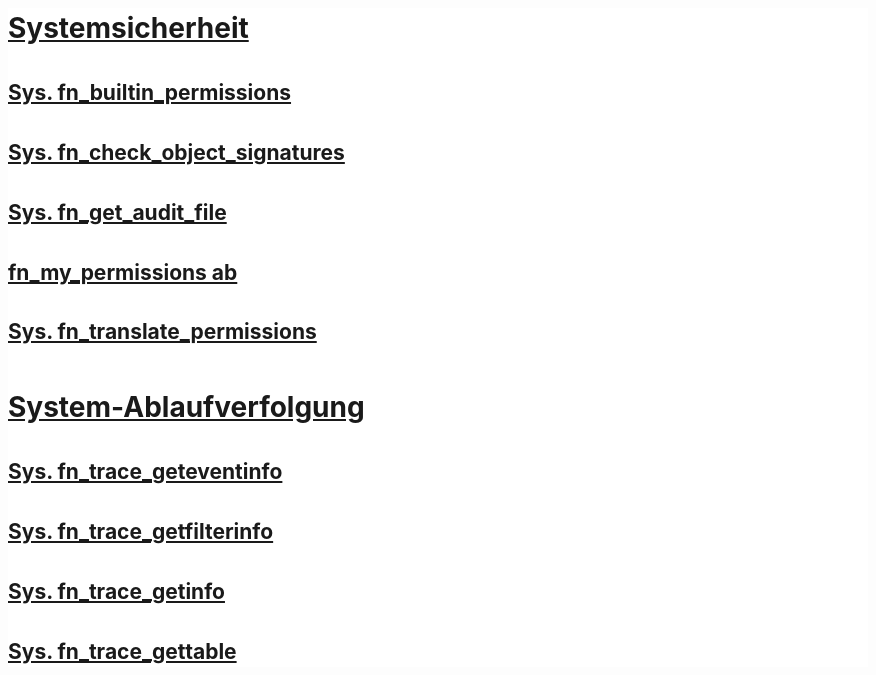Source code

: # [Systemsicherheit](system-security-functions.md)  
## [Sys. fn_builtin_permissions](sys-fn-builtin-permissions-transact-sql.md)  
## [Sys. fn_check_object_signatures](sys-fn-check-object-signatures-transact-sql.md)  
## [Sys. fn_get_audit_file](sys-fn-get-audit-file-transact-sql.md)  
## [fn_my_permissions ab](sys-fn-my-permissions-transact-sql.md)  
## [Sys. fn_translate_permissions](sys-fn-translate-permissions-transact-sql.md)  
# [System-Ablaufverfolgung](system-trace-functions.md)  
## [Sys. fn_trace_geteventinfo](sys-fn-trace-geteventinfo-transact-sql.md)  
## [Sys. fn_trace_getfilterinfo](sys-fn-trace-getfilterinfo-transact-sql.md)  
## [Sys. fn_trace_getinfo](sys-fn-trace-getinfo-transact-sql.md)  
## [Sys. fn_trace_gettable](sys-fn-trace-gettable-transact-sql.md)  
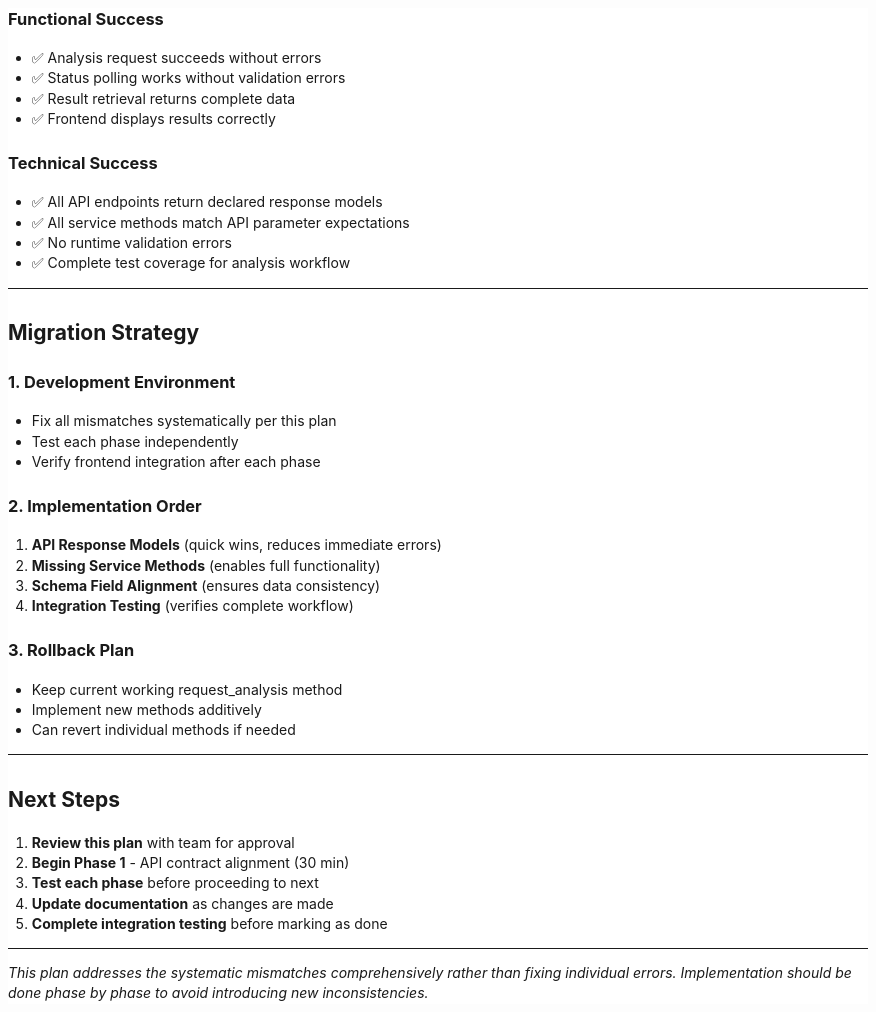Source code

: ### Functional Success
- ✅ Analysis request succeeds without errors
- ✅ Status polling works without validation errors
- ✅ Result retrieval returns complete data
- ✅ Frontend displays results correctly

### Technical Success
- ✅ All API endpoints return declared response models
- ✅ All service methods match API parameter expectations
- ✅ No runtime validation errors
- ✅ Complete test coverage for analysis workflow

---

## Migration Strategy

### 1. Development Environment
- Fix all mismatches systematically per this plan
- Test each phase independently
- Verify frontend integration after each phase

### 2. Implementation Order
1. **API Response Models** (quick wins, reduces immediate errors)
2. **Missing Service Methods** (enables full functionality)
3. **Schema Field Alignment** (ensures data consistency)
4. **Integration Testing** (verifies complete workflow)

### 3. Rollback Plan
- Keep current working request_analysis method
- Implement new methods additively
- Can revert individual methods if needed

---

## Next Steps

1. **Review this plan** with team for approval
2. **Begin Phase 1** - API contract alignment (30 min)
3. **Test each phase** before proceeding to next
4. **Update documentation** as changes are made
5. **Complete integration testing** before marking as done

---

*This plan addresses the systematic mismatches comprehensively rather than fixing individual errors. Implementation should be done phase by phase to avoid introducing new inconsistencies.*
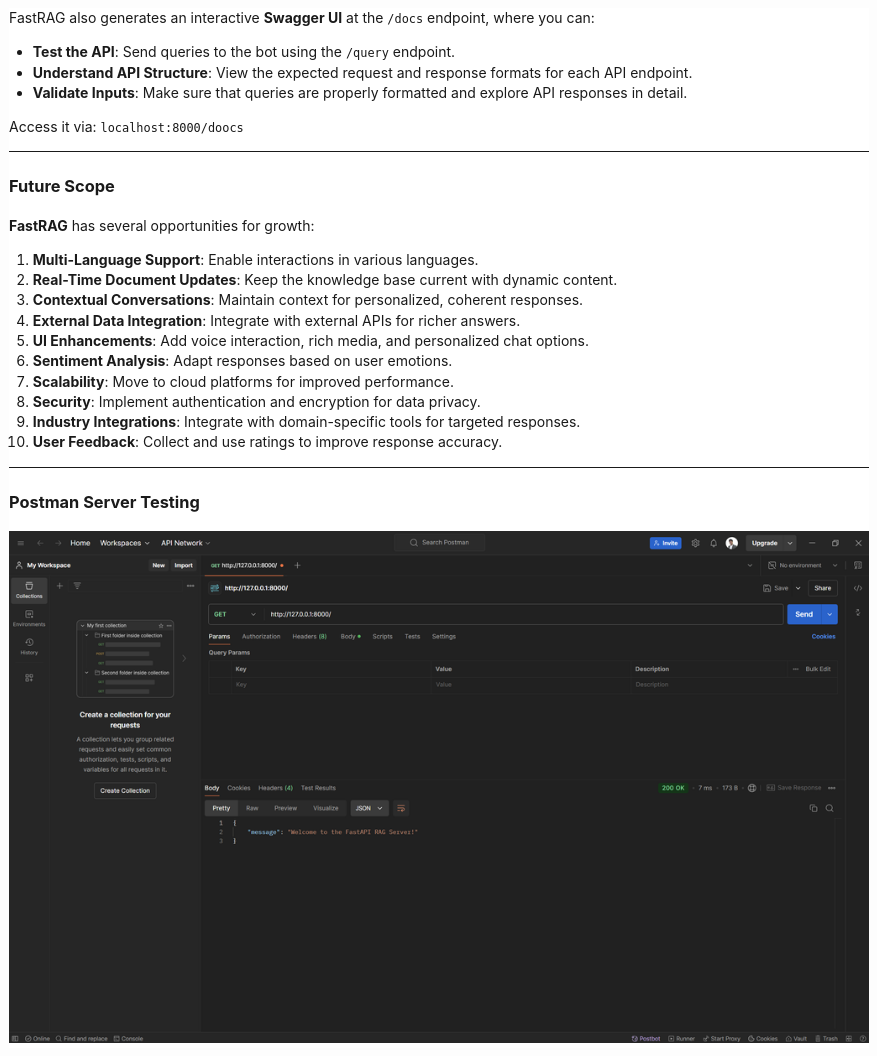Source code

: 
FastRAG also generates an interactive **Swagger UI** at the `/docs` endpoint, where you can:

-   **Test the API**: Send queries to the bot using the `/query` endpoint.
-   **Understand API Structure**: View the expected request and response formats for each API endpoint.
-   **Validate Inputs**: Make sure that queries are properly formatted and explore API responses in detail.

Access it via: `localhost:8000/doocs`

---

### **Future Scope**

**FastRAG** has several opportunities for growth:

1. **Multi-Language Support**: Enable interactions in various languages.
2. **Real-Time Document Updates**: Keep the knowledge base current with dynamic content.
3. **Contextual Conversations**: Maintain context for personalized, coherent responses.
4. **External Data Integration**: Integrate with external APIs for richer answers.
5. **UI Enhancements**: Add voice interaction, rich media, and personalized chat options.
6. **Sentiment Analysis**: Adapt responses based on user emotions.
7. **Scalability**: Move to cloud platforms for improved performance.
8. **Security**: Implement authentication and encryption for data privacy.
9. **Industry Integrations**: Integrate with domain-specific tools for targeted responses.
10. **User Feedback**: Collect and use ratings to improve response accuracy.

---

### Postman Server Testing

<img src="assets/Postman Root.png" alt="FastRAG Postman Root" />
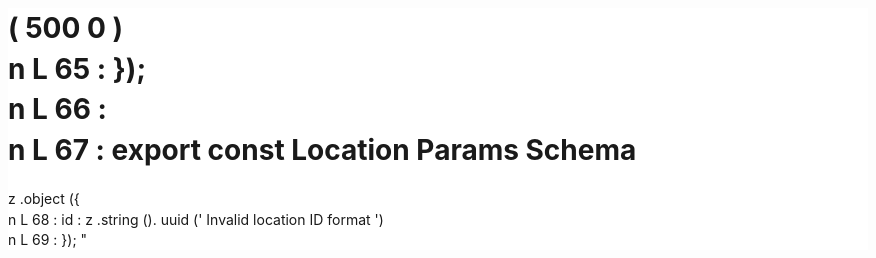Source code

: (
500
0
)\
n
L
65
:
});
\
n
L
66
:\
n
L
67
:
export
 const
 Location
Params
Schema
 =
 z
.object
({
\
n
L
68
:
 id
:
 z
.string
().
uuid
('
Invalid
 location
 ID
 format
')
\
n
L
69
:
});
"
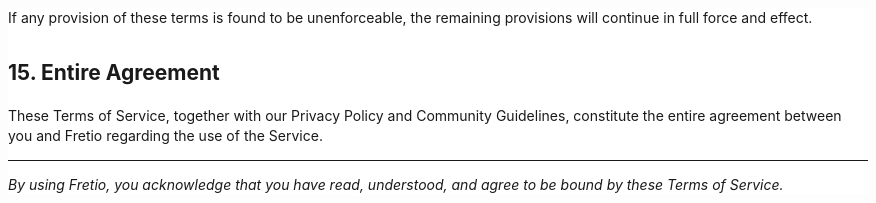If any provision of these terms is found to be unenforceable, the remaining provisions will continue in full force and effect.

## 15. Entire Agreement

These Terms of Service, together with our Privacy Policy and Community Guidelines, constitute the entire agreement between you and Fretio regarding the use of the Service.

---

*By using Fretio, you acknowledge that you have read, understood, and agree to be bound by these Terms of Service.*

#####

- **Problem to solve**:
Within these entries, output exactly the lines starting at the one with "- Test each phase independently" and finishing at the one with "FastRAG also generates". Leave pictures out of the output.

- **Task solution**:
- Test each phase independently
- Verify frontend integration after each phase

### 2. Implementation Order
1. **API Response Models** (quick wins, reduces immediate errors)
2. **Missing Service Methods** (enables full functionality)
3. **Schema Field Alignment** (ensures data consistency)
4. **Integration Testing** (verifies complete workflow)

### 3. Rollback Plan
- Keep current working request_analysis method
- Implement new methods additively
- Can revert individual methods if needed

---

## Next Steps

1. **Review this plan** with team for approval
2. **Begin Phase 1** - API contract alignment (30 min)
3. **Test each phase** before proceeding to next
4. **Update documentation** as changes are made
5. **Complete integration testing** before marking as done

---

*This plan addresses the systematic mismatches comprehensively rather than fixing individual errors. Implementation should be done phase by phase to avoid introducing new inconsistencies.*
Source code

: 
FastRAG also generates an interactive **Swagger UI** at the `/docs` endpoint, where you can:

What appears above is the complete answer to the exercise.